====== Lesetext

Ein Eisregen, der es in sich hatte

Was war das nur für ein scheußliches Wetter, das am 30. November des Jahres 1988 seine klammen und eisigen Finger nach uns ausstreckte, so als wolle es uns alle auf seine Kraft aufmerksam machen, alle Pläne durchkreuzen oder der kränkelnden DDR gar den Todesstoß versetzen...

Die Temperaturen bewegten sich um den Gefrierpunkt und sanken bisweilen auch etwas tiefer in den Keller. Dieses Winterwetter setzte sich tagelang so fort, so daß der Frost in den Boden eindringen konnte, um ihn spröde und hart zu machen, ihn quasi auf möglichen Schnee vorzubereiten.

Nichts Außergewöhnliches also, wenn da nicht die warmen Temperaturen in den oberen und die kältere in den unteren Luftschichten gewesen wären, die den Niederschlag in Eisregen verwandelte. Niederschlag, der den gesamten mitteldeutschen Raum bald in eine wahre Eisarena verwandelte, so als hätte ein mächtiger Glasermeister den Auftrag erhalten das ganze Land mit einer gläsernen Schicht zu überziehen.

============

Aufgaben:
1. Nennen Sie alle Absichten, die der Text über den Eisregen dem Wetter im ersten Absatz nach den Worten „so als wolle es“ zuschreibt.
2. Führen Sie den Text über den Eisregen im Anschluss an seinen letzten Satz fort.

====== Zu prüfende Daten

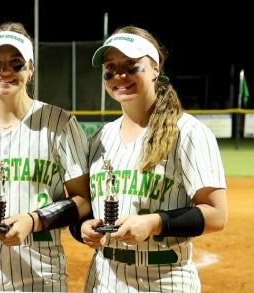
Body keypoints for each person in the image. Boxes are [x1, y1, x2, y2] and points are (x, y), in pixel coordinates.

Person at [0, 22, 92, 291]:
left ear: (31, 69)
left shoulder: (60, 123)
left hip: (42, 271)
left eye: (16, 63)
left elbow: (83, 200)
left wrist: (34, 220)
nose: (4, 71)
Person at [76, 25, 228, 292]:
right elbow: (87, 205)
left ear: (156, 69)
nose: (119, 75)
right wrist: (83, 227)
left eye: (131, 65)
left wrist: (155, 222)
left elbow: (217, 215)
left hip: (165, 279)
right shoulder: (100, 137)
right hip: (102, 279)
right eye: (110, 68)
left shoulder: (189, 132)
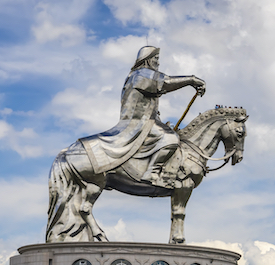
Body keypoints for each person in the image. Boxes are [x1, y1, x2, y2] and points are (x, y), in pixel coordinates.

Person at [80, 46, 206, 186]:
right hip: (139, 123)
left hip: (145, 121)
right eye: (156, 59)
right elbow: (166, 82)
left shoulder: (138, 75)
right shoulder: (142, 74)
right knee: (171, 138)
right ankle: (152, 173)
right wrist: (192, 80)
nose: (158, 63)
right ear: (147, 60)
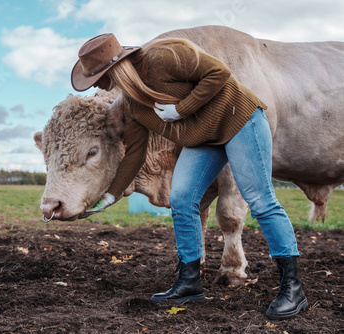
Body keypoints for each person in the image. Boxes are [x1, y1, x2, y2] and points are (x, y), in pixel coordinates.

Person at [70, 33, 308, 320]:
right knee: (181, 197)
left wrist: (181, 109)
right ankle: (189, 282)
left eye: (96, 75)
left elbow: (218, 73)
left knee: (259, 199)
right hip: (205, 138)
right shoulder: (132, 104)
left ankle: (293, 289)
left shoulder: (160, 59)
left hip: (238, 118)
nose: (94, 83)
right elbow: (134, 152)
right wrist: (110, 195)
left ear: (114, 67)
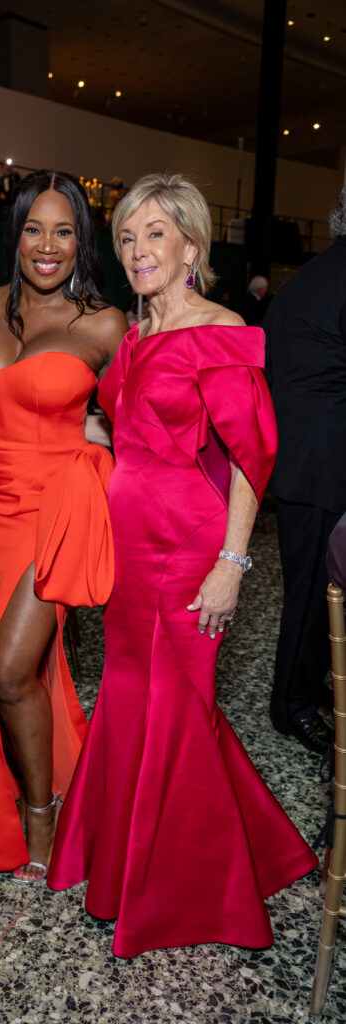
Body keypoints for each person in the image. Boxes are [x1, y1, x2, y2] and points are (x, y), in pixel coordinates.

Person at [47, 172, 318, 957]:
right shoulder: (135, 336)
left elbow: (252, 456)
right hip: (128, 552)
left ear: (191, 246)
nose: (137, 251)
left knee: (176, 705)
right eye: (126, 238)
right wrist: (91, 441)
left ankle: (184, 893)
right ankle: (234, 850)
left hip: (190, 547)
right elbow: (131, 430)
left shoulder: (219, 330)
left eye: (154, 235)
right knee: (139, 699)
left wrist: (232, 562)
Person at [0, 170, 128, 880]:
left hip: (54, 517)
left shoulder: (104, 324)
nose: (46, 246)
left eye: (63, 231)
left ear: (81, 240)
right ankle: (52, 788)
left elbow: (141, 430)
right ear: (14, 233)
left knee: (9, 667)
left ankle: (40, 812)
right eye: (33, 228)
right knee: (5, 675)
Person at [266, 187, 346, 755]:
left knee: (317, 590)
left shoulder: (321, 268)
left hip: (303, 454)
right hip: (319, 461)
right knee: (314, 594)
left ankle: (305, 684)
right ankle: (289, 707)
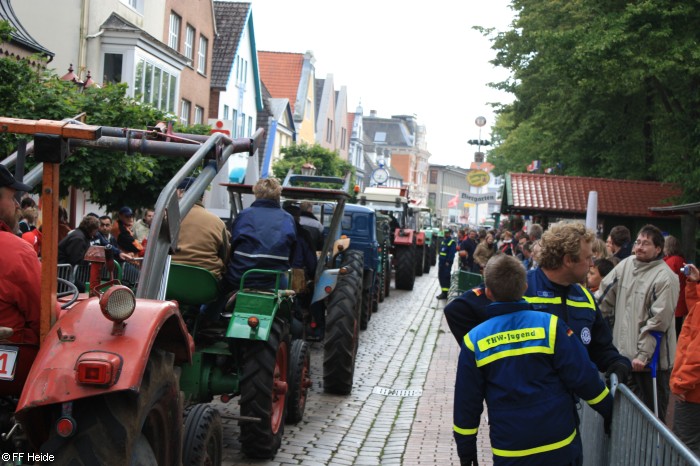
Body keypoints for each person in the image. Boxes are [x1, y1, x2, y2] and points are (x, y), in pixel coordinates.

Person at [453, 254, 613, 466]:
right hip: (560, 443)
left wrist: (466, 449)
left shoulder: (475, 341)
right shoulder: (552, 327)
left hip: (511, 449)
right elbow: (583, 376)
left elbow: (467, 402)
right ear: (525, 285)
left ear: (488, 293)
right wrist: (608, 409)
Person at [444, 222, 631, 384]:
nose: (592, 264)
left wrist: (617, 363)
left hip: (566, 411)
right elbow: (458, 311)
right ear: (568, 260)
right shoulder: (520, 285)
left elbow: (602, 348)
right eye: (588, 258)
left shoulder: (585, 298)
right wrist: (493, 362)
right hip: (521, 410)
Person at [598, 224, 679, 421]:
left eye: (646, 243)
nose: (640, 247)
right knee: (623, 417)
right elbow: (604, 297)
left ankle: (650, 453)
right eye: (638, 242)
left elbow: (658, 321)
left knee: (650, 420)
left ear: (658, 249)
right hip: (623, 357)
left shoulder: (666, 277)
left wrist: (643, 355)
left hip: (651, 364)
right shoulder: (626, 265)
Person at [222, 178, 296, 292]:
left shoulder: (244, 215)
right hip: (274, 282)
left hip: (241, 278)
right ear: (278, 195)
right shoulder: (288, 218)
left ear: (256, 194)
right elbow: (292, 254)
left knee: (213, 300)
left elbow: (233, 247)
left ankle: (207, 310)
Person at [0, 165, 40, 345]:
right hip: (14, 358)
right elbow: (43, 315)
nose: (17, 205)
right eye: (12, 198)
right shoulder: (16, 251)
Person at [171, 178, 230, 279]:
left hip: (169, 280)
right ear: (202, 197)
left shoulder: (168, 218)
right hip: (206, 283)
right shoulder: (218, 223)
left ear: (180, 192)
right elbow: (225, 256)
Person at [670, 263, 700, 457]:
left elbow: (697, 354)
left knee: (684, 448)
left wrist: (681, 383)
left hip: (693, 392)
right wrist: (694, 283)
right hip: (693, 389)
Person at [663, 235, 688, 337]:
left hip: (673, 301)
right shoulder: (681, 260)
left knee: (673, 332)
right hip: (680, 300)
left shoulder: (671, 261)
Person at [436, 228, 456, 300]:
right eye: (445, 233)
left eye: (447, 233)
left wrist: (448, 261)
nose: (446, 234)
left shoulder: (451, 242)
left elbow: (451, 253)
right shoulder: (443, 241)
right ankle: (443, 291)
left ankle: (445, 293)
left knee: (445, 277)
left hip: (446, 264)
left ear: (450, 233)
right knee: (441, 276)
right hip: (441, 263)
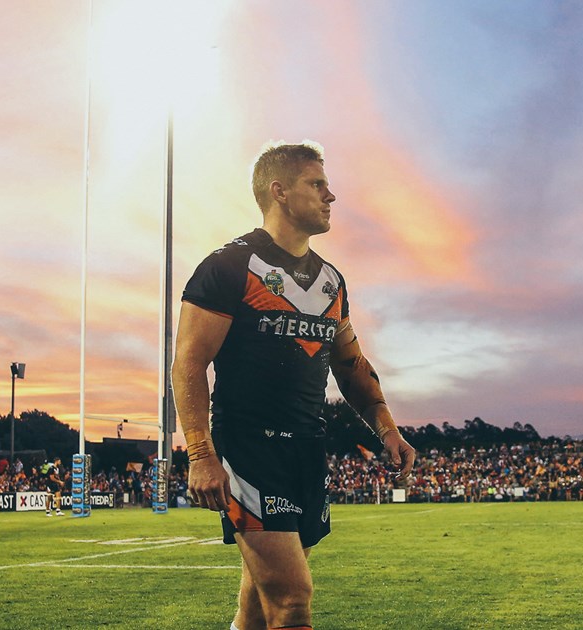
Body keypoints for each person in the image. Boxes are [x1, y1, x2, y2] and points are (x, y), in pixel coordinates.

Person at [175, 141, 417, 630]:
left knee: (257, 603)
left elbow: (349, 363)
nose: (332, 196)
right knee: (292, 597)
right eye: (318, 184)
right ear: (279, 191)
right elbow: (188, 363)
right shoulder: (229, 267)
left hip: (308, 448)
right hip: (249, 447)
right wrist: (201, 453)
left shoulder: (331, 281)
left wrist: (387, 429)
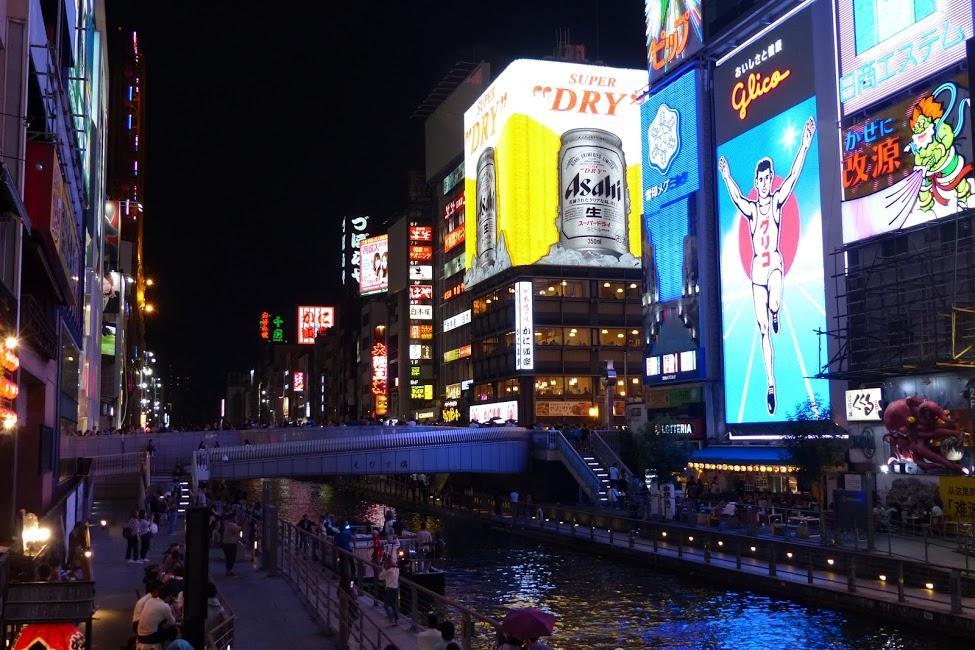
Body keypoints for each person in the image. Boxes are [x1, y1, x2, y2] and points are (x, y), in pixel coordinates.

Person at [717, 115, 816, 415]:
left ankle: (776, 311)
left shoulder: (775, 201)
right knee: (763, 330)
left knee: (774, 302)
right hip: (756, 273)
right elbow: (735, 195)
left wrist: (805, 143)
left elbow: (795, 175)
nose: (762, 183)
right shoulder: (750, 208)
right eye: (759, 180)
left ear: (770, 178)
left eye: (766, 178)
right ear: (755, 182)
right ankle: (771, 384)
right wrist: (725, 175)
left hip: (774, 264)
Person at [136, 580, 174, 648]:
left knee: (162, 626)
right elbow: (172, 622)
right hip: (149, 638)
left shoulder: (150, 600)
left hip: (140, 635)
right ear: (168, 596)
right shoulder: (165, 606)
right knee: (173, 631)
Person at [379, 556, 400, 627]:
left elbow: (380, 577)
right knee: (393, 605)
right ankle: (396, 620)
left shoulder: (388, 571)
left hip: (389, 589)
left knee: (386, 605)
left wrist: (383, 569)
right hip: (396, 588)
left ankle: (391, 619)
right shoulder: (397, 569)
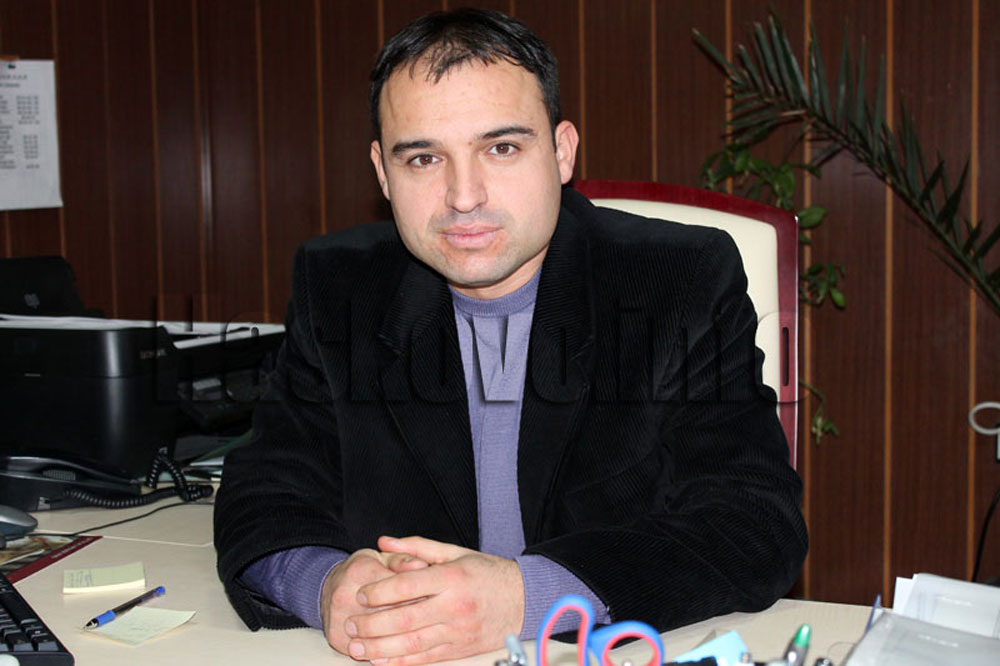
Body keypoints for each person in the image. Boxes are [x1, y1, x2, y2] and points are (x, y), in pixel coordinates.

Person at [214, 8, 807, 665]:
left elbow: (753, 522)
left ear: (561, 152)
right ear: (383, 173)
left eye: (501, 148)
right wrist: (324, 584)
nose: (463, 196)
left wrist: (527, 598)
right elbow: (262, 492)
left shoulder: (678, 281)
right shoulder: (337, 287)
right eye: (424, 158)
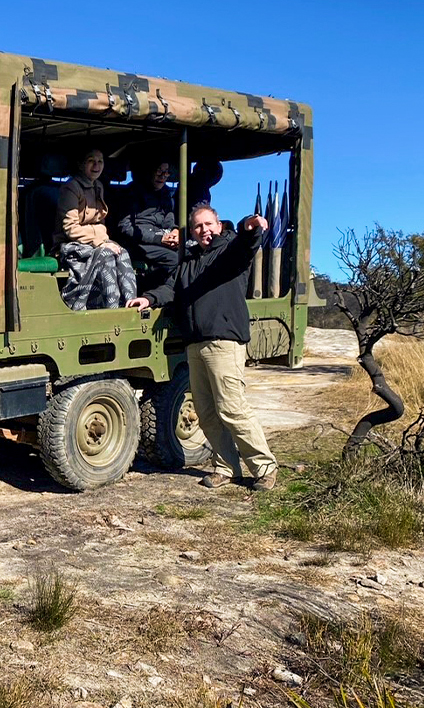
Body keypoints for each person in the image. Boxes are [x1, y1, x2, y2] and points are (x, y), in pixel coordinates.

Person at [126, 204, 279, 490]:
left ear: (219, 225)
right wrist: (148, 299)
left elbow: (246, 247)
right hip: (195, 345)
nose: (204, 230)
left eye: (208, 224)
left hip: (224, 342)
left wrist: (250, 225)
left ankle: (264, 467)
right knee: (207, 412)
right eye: (198, 227)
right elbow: (171, 288)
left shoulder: (228, 250)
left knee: (232, 408)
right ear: (192, 232)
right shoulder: (189, 260)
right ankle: (226, 468)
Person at [56, 149, 137, 310]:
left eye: (100, 161)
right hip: (70, 245)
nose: (96, 165)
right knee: (105, 255)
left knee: (122, 252)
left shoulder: (98, 186)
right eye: (91, 161)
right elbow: (70, 229)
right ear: (80, 164)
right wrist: (100, 242)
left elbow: (100, 224)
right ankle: (111, 310)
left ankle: (131, 305)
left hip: (93, 243)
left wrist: (103, 240)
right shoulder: (71, 188)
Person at [116, 160, 182, 290]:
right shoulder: (132, 192)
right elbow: (125, 227)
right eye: (159, 171)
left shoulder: (166, 193)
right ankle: (149, 292)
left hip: (162, 238)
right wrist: (158, 238)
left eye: (166, 172)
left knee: (189, 253)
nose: (163, 176)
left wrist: (175, 232)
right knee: (172, 259)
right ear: (148, 171)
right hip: (137, 241)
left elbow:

============

Lösungen:
1.
- uns alle auf seine Kraft aufmerksam machen
- alle Pläne durchkreuzen
- der kränkelnden DDR gar den Todesstoß versetzen

2.
Die Meteorologen hatten gewarnt, diese scheinbare Laune wohl erkannt, doch keiner konnte die Tragweite dessen vorausahnen, was in der Nacht vom 29. zum 30. November bis in die Vormittagsstunden hinein geschah:

Straßen und Plätze, Autobahnen und Gehwege, Häuser und Bäume einfach alles was von dem eisigen Regen erreicht werden konnte, bekam eine Eisschicht verpaßt, die sich gleichsam einer Parkettversiegelung glasklar auf alle diese Dinge legte, um sie wie von Zauberhand erstarren zu lassen.

Das Chaos war in den Nacht- und Morgenstunden des 30. November perfekt.

Stehende PKW rutschten wenn sie an einer abschüssigen Stelle standen (ohne fremdes Zutun) ganz einfach in den Straßengraben.

Der gesamte Verkehr auf Straße und Schiene kam zum erliegen, Krankenwagen und Polizei gelangten nicht an die Orte der Verunfallten.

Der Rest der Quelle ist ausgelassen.